8 NOVEMBRE - ROMAN Argentine

Dans la préface qu'il signe à cet intrigant roman argentin, Rodrigo Fresan évoque à la fois "la nuit obscure de l'âme" de saint Jean de la Croix et l'univers de Philip K. Dick. A l'entendre, l'employé anonyme que l'on trouve au coeur du livre de Guillermo Saccomanno "n'est ni plus ni moins qu'un maillon de la chaîne attachée à la cheville des travailleurs saisis dans leur transe". La prose de l'ancien publicitaire et auteur de bandes dessinées lui paraît "décharnée et médullaire", la trame de son roman "impitoyable et sombre, admirable à tous égards".

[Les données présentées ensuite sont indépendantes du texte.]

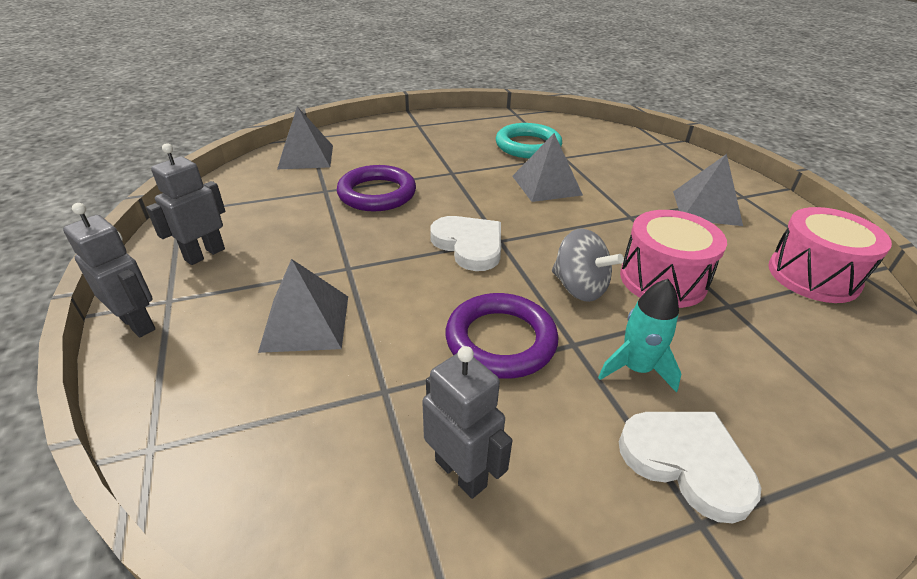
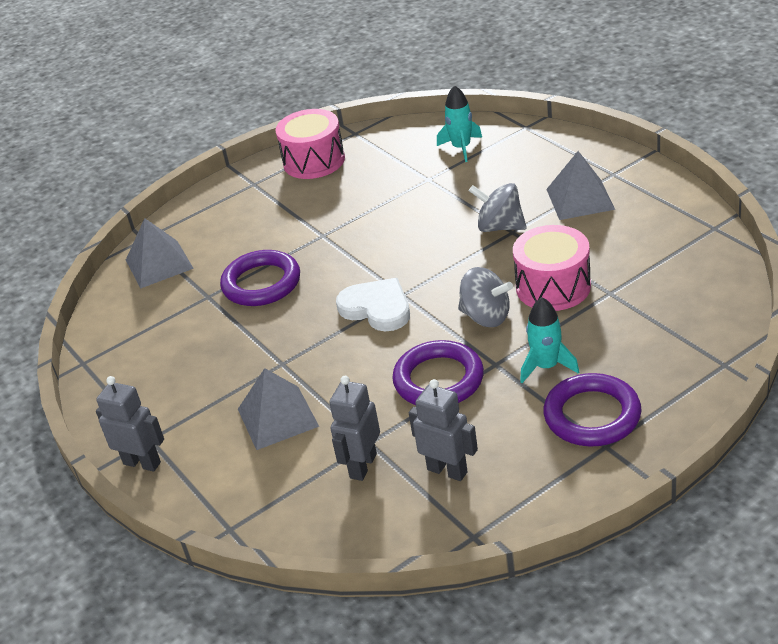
camera: 10 degrees left, 0 degrees up
grey robot [146,143,225,265] -> grey robot moved to [329,376,380,481]
turquoise ring [496,123,562,158] -> none
grey pyramid [512,133,583,202] -> none
white heart [619,412,761,523] -> purple ring [543,373,642,446]
pink drum [768,207,892,303] -> pink drum moved to [275,109,345,179]
none -> turquoise rocket [437,85,482,162]
none -> grey spinning top [469,183,527,232]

Le lecteur découvre ensuite une ville où patrouillent les hélicoptères, où l'on croise des "gamins zombies" et des "chiens clonés". C'est là qu'évolue un personnage aux gestes lents, fatigué et triste. Ce dernier a à sa disposition un ordinateur, des stylos, de l'encre, des cachets, des tampons, une gomme, un taille-crayon, un coupe-papier. "Il aime penser qu'il pourrait, malgré son caractère docile, et si les circonstances s'y prêtaient, devenir féroce", écrit Saccomanno de cet homme, qui a un chef, des collègues et une famille. A ce sujet, nous savons qu'il est marié à "un gros tas à la face chevaline", une femme "aigre et despotique" qui lui a donné des "ingrats bouffis" et mal élevés...

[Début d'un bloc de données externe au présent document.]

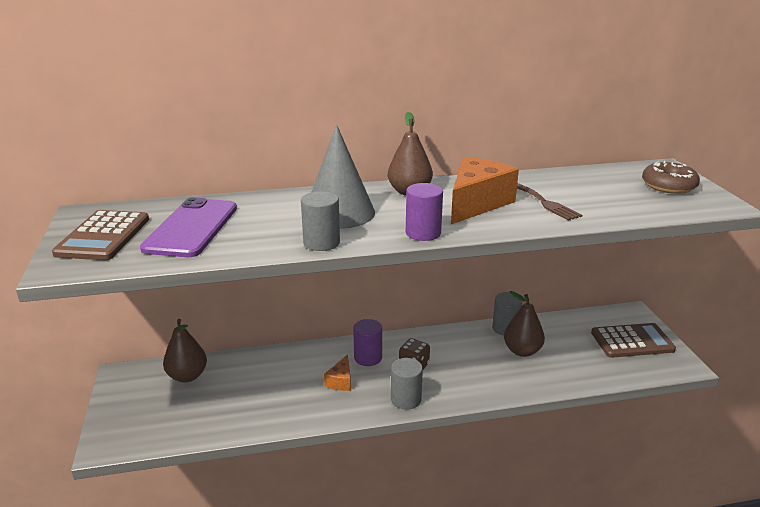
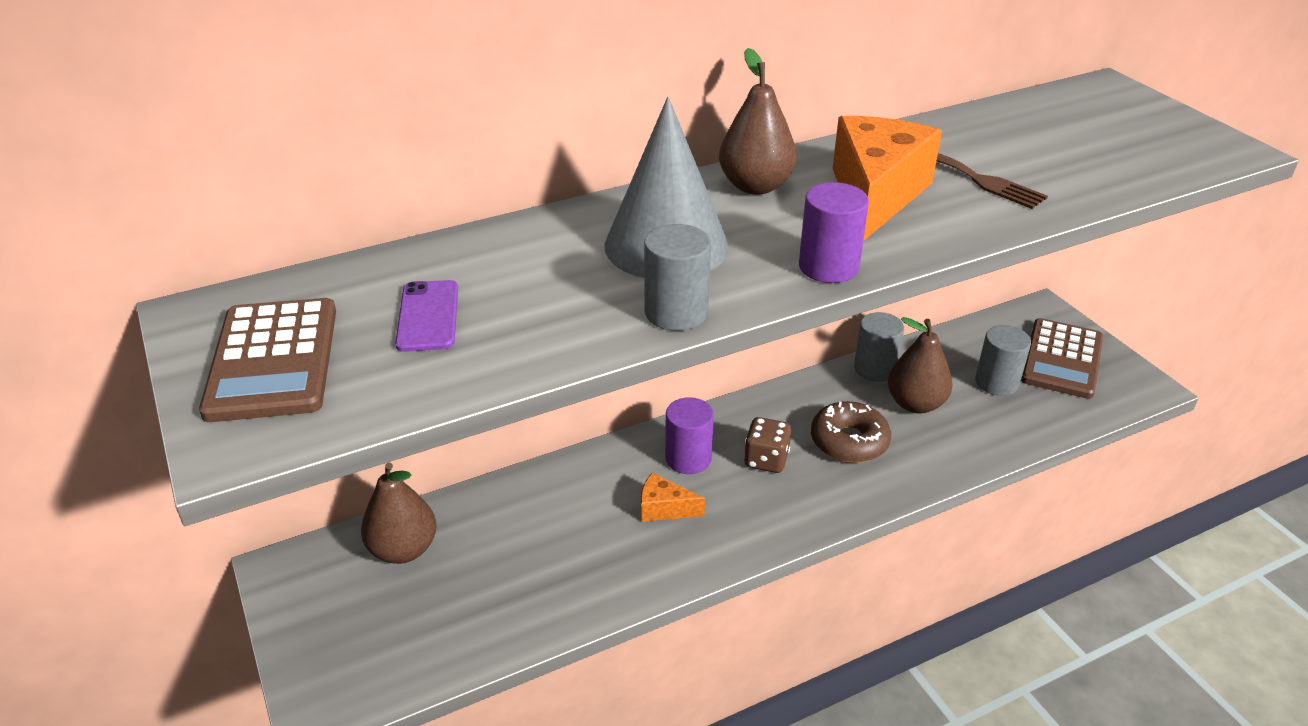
camera: 15 degrees left, 10 degrees up
purple phone [140,197,237,257] -> purple phone [395,280,458,352], size x0.53
orange cheese [324,354,351,391] -> orange cheese turned 105 degrees clockwise [641,473,705,522]
grey cylinder [391,358,423,410] -> grey cylinder moved to [975,325,1031,396]
brown calculator [591,323,676,358] -> brown calculator turned 135 degrees clockwise [1021,318,1103,399]
brown donut [642,161,700,194] -> brown donut moved to [811,401,891,463]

Persuadé d'être le meilleur, il lui arrive d'avoir des fantasmes immondes, mais il essaie toujours de "se fondre dans la masse, [de]ne jamais éveiller l'attention". Les heures supplémentaires ne font pas peur à l'antihéros de Saccomanno, bien au contraire. Un soir, le voici qui tombe nez à nez avec une jeune secrétaire. Elle habite une HLM où il la raccompagne en taxi, lui explique qu'il sort d'un naufrage sentimental et veut rester pour la nuit... Etonnant et oppressant, L'employé est, selon Fresan, "aussi sentimental, émouvant et désespérant qu'un tango bleu et triste chanté par un ordinateur devenu fou". On ne saurait mieux dire.